Leafcutter Ant Nests Inhibit Low-Intensity Fire Spread in the Understory of Transitional Forests at the Amazon’s Forest-Savanna Boundary

13 de julho de 2012

jul 13, 2012

Karine S. Carvalho, Ane Alencar, Jennifer Balch, Paulo Moutinho

Leaf-cutter ants (Atta spp.) remove leaf litter and woody debris—potential fuels—in and around their nests and foraging trails. We conducted single and three annual experimental fires to determine the effects of this leaf-cutter ant activity on the behavior of low-intensity, slow-moving fires.

In a transitional forest, where the southern Amazon forest meets the Brazilian savanna, we tested whether leaf-cutter ant nests and trails (i) inhibit fire spread due to a lack of fuels, and (ii), thereby, reduce the total burned area during these experimental low-intensity fires, particularly at forest edges where leaf-cutter ant abundance was higher. Fine-medium fuel mass increased with an increase in distance from ant nest, and the mean area of bare soil was greater on nests than on the forest floor.

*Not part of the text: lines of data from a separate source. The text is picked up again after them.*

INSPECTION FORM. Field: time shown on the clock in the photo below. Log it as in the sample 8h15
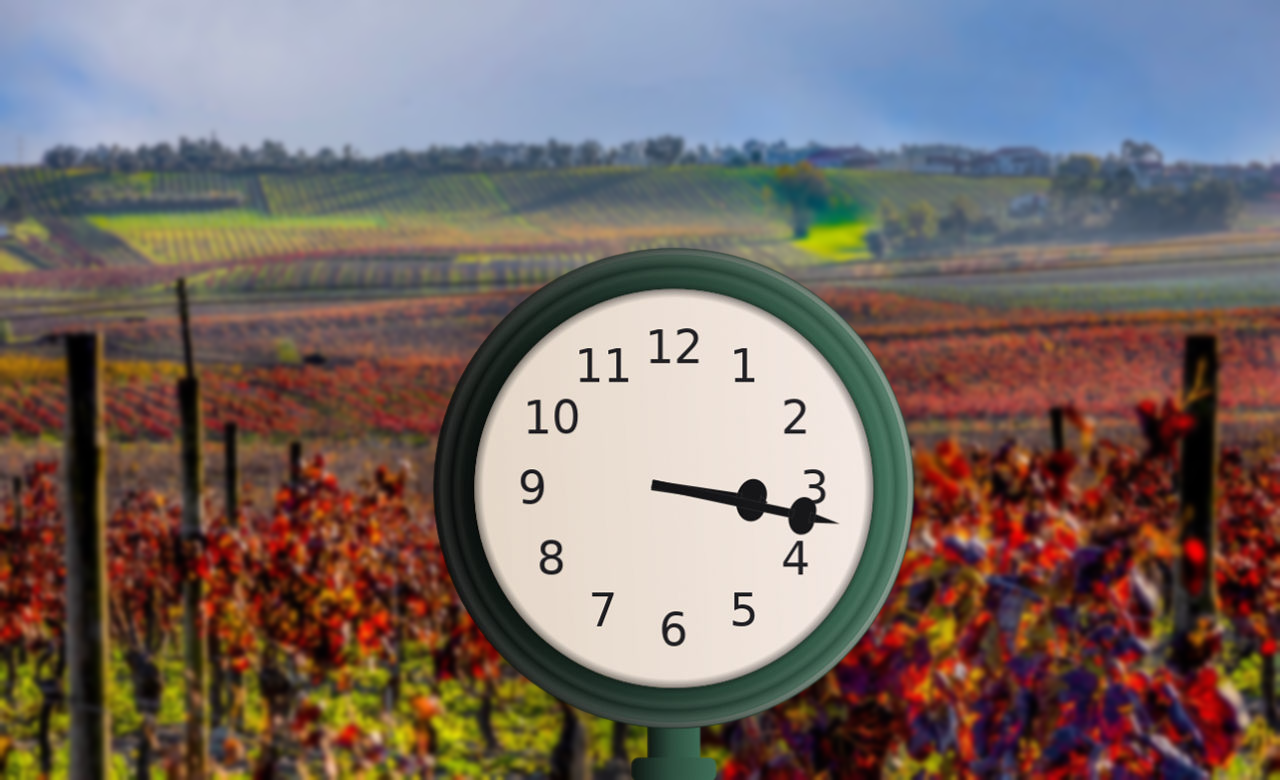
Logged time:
3h17
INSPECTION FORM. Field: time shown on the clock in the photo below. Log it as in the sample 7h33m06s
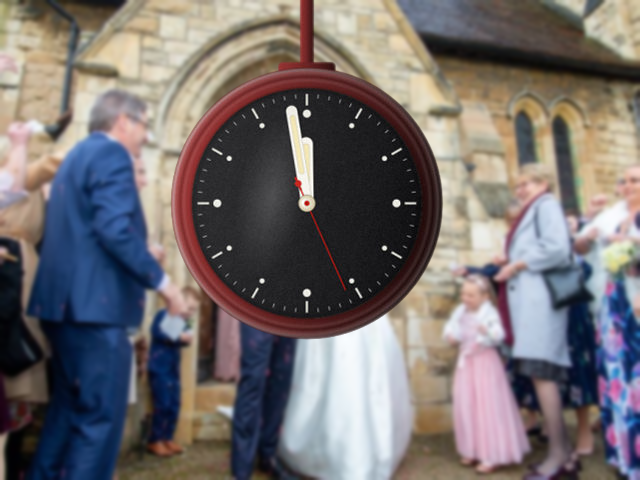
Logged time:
11h58m26s
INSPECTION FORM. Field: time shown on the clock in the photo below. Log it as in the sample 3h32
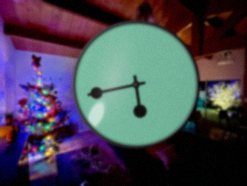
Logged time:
5h43
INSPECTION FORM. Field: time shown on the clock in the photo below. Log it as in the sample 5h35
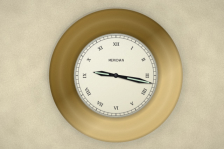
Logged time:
9h17
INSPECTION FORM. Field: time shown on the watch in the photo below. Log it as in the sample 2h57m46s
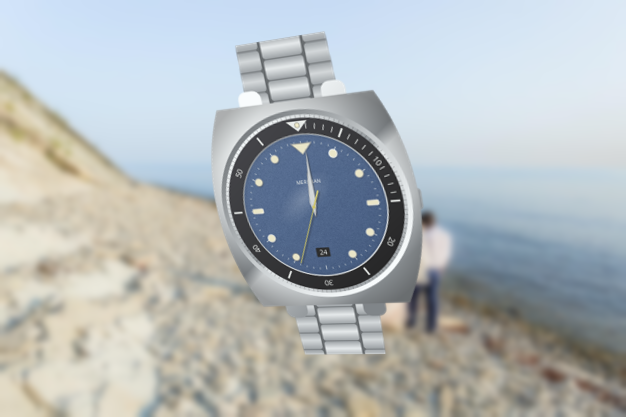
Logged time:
12h00m34s
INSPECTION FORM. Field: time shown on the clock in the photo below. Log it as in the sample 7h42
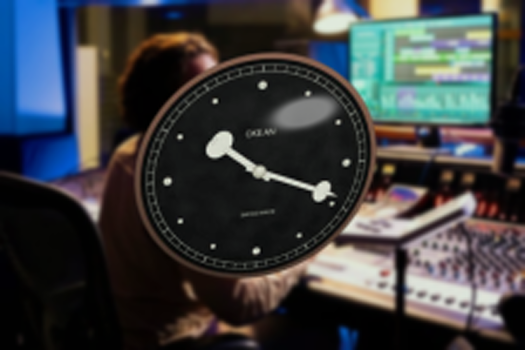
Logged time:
10h19
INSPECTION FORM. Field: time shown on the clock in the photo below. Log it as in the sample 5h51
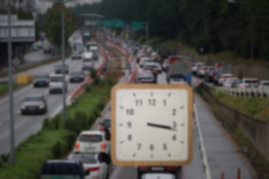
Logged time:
3h17
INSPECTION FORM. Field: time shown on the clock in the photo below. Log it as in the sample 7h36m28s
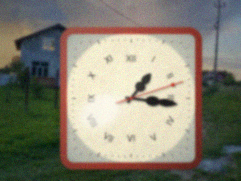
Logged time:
1h16m12s
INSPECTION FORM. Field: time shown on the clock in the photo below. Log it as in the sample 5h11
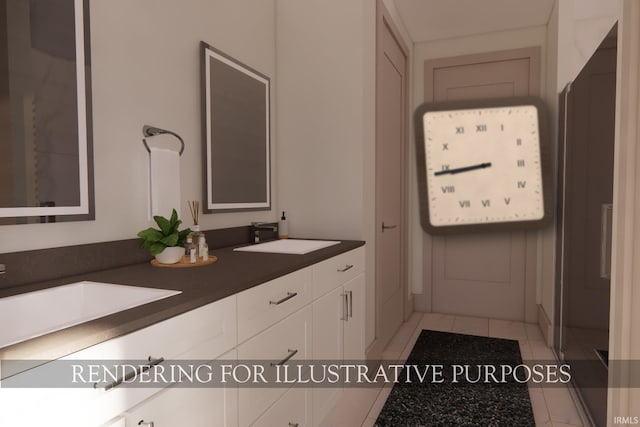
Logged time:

Between 60 to 90 percent of the unburned area was within 30 m of ant nests, and burned area significantly increased with increasing distance to ant nests. In addition, the number of ant nests declined with increasing distance from the forest edge, and, with exception of the first experimental fire, burned area also increased with increasing distance from the edge. The present study provides new insight to fire ecology in Amazon environments.